:: Provided data ::

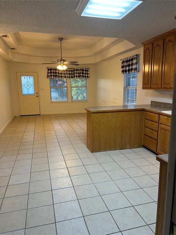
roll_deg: -0.2
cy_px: 118
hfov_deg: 53.1
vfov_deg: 67.3
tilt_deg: -12.5
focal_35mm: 26
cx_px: 88
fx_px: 176
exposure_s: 1/60
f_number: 1.6
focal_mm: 5.96
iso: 125
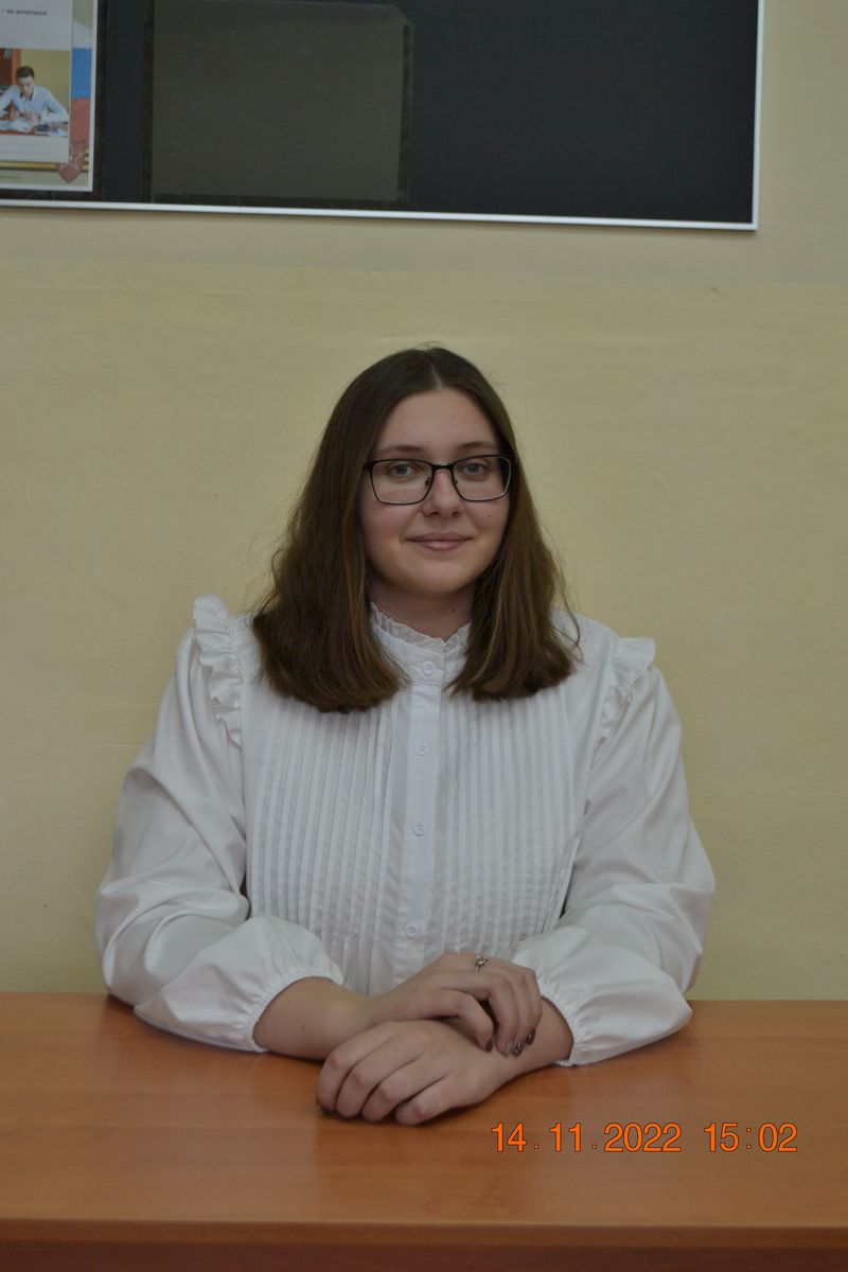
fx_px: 1696
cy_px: 636
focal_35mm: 48
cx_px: 424
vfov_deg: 41.1
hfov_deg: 28.1
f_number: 4.8
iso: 360
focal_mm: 32
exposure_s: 1/30
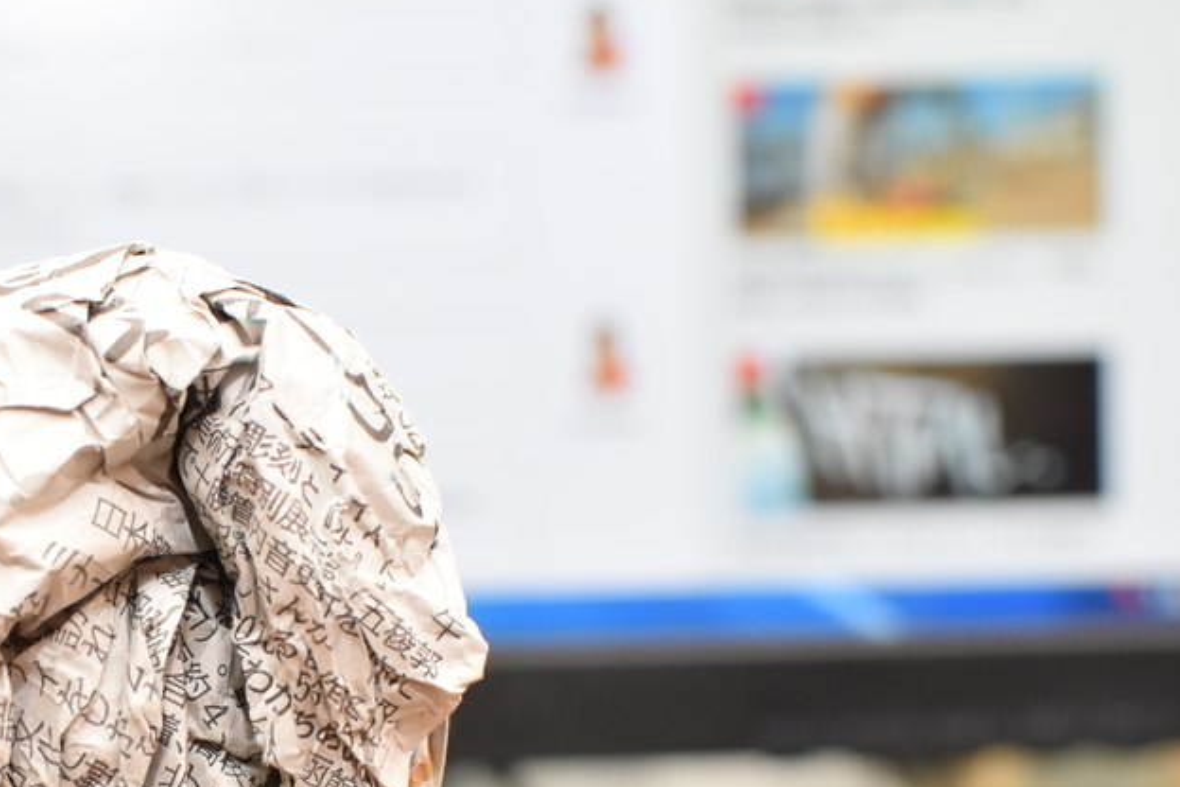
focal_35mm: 101
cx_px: 146
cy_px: 736
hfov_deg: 19.9
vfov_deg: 13.4
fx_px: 3309
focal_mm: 35
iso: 800
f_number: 4.5
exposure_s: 1/80
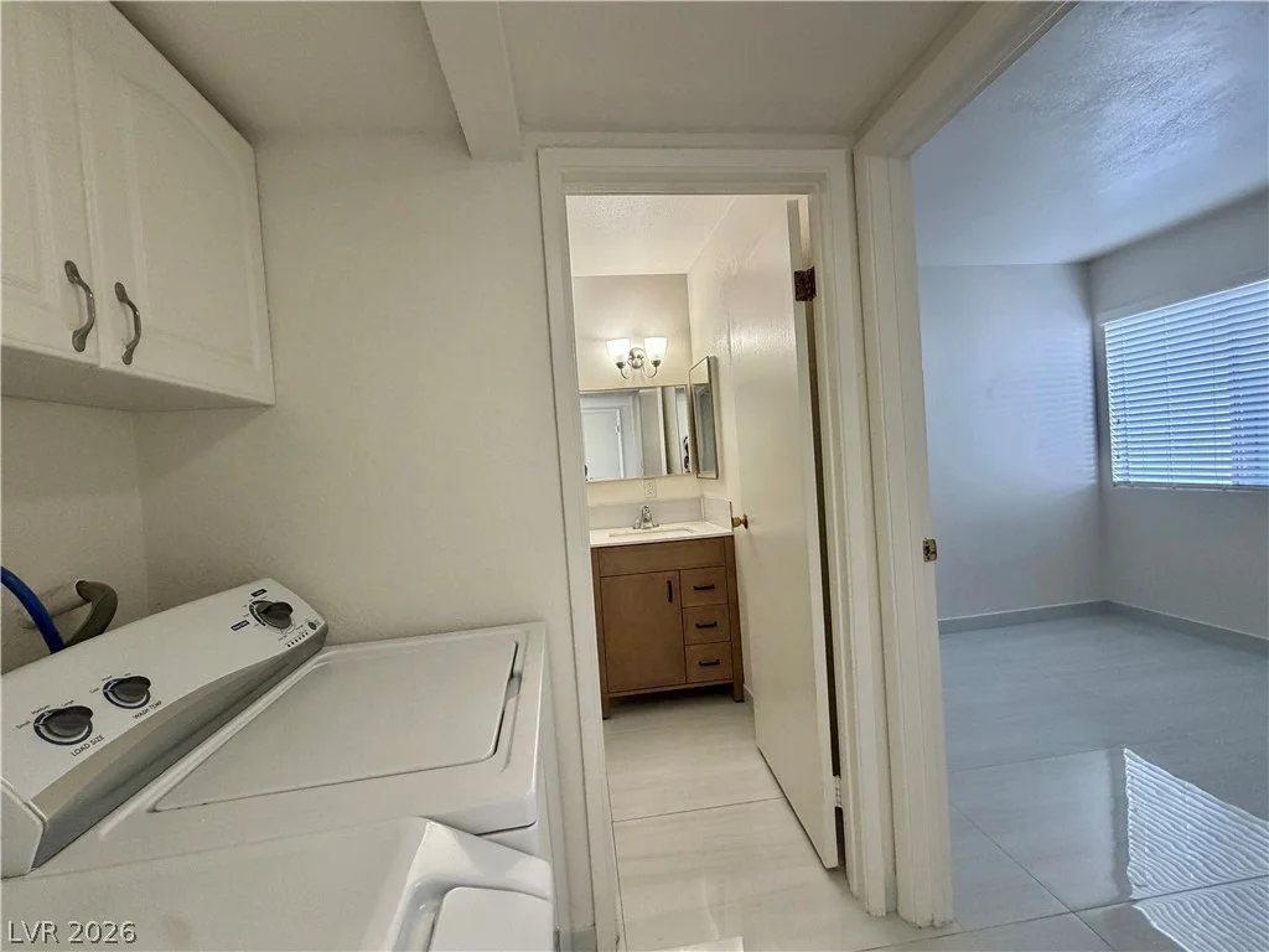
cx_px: 634
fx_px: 513
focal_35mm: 14
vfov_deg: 85.7
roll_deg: +3.9
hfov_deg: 102.1
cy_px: 476
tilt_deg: -2.1
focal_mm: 2.22
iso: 250
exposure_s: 1/120
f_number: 2.2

:::

**What to produce**
From the opening line of the entries, copy each line exactly until the line with "vfov_deg: 13.4", which is copied as well; leave out pictures.

**Written answer**
roll_deg: -0.2
cy_px: 118
hfov_deg: 53.1
vfov_deg: 67.3
tilt_deg: -12.5
focal_35mm: 26
cx_px: 88
fx_px: 176
exposure_s: 1/60
f_number: 1.6
focal_mm: 5.96
iso: 125
fx_px: 1696
cy_px: 636
focal_35mm: 48
cx_px: 424
vfov_deg: 41.1
hfov_deg: 28.1
f_number: 4.8
iso: 360
focal_mm: 32
exposure_s: 1/30
focal_35mm: 101
cx_px: 146
cy_px: 736
hfov_deg: 19.9
vfov_deg: 13.4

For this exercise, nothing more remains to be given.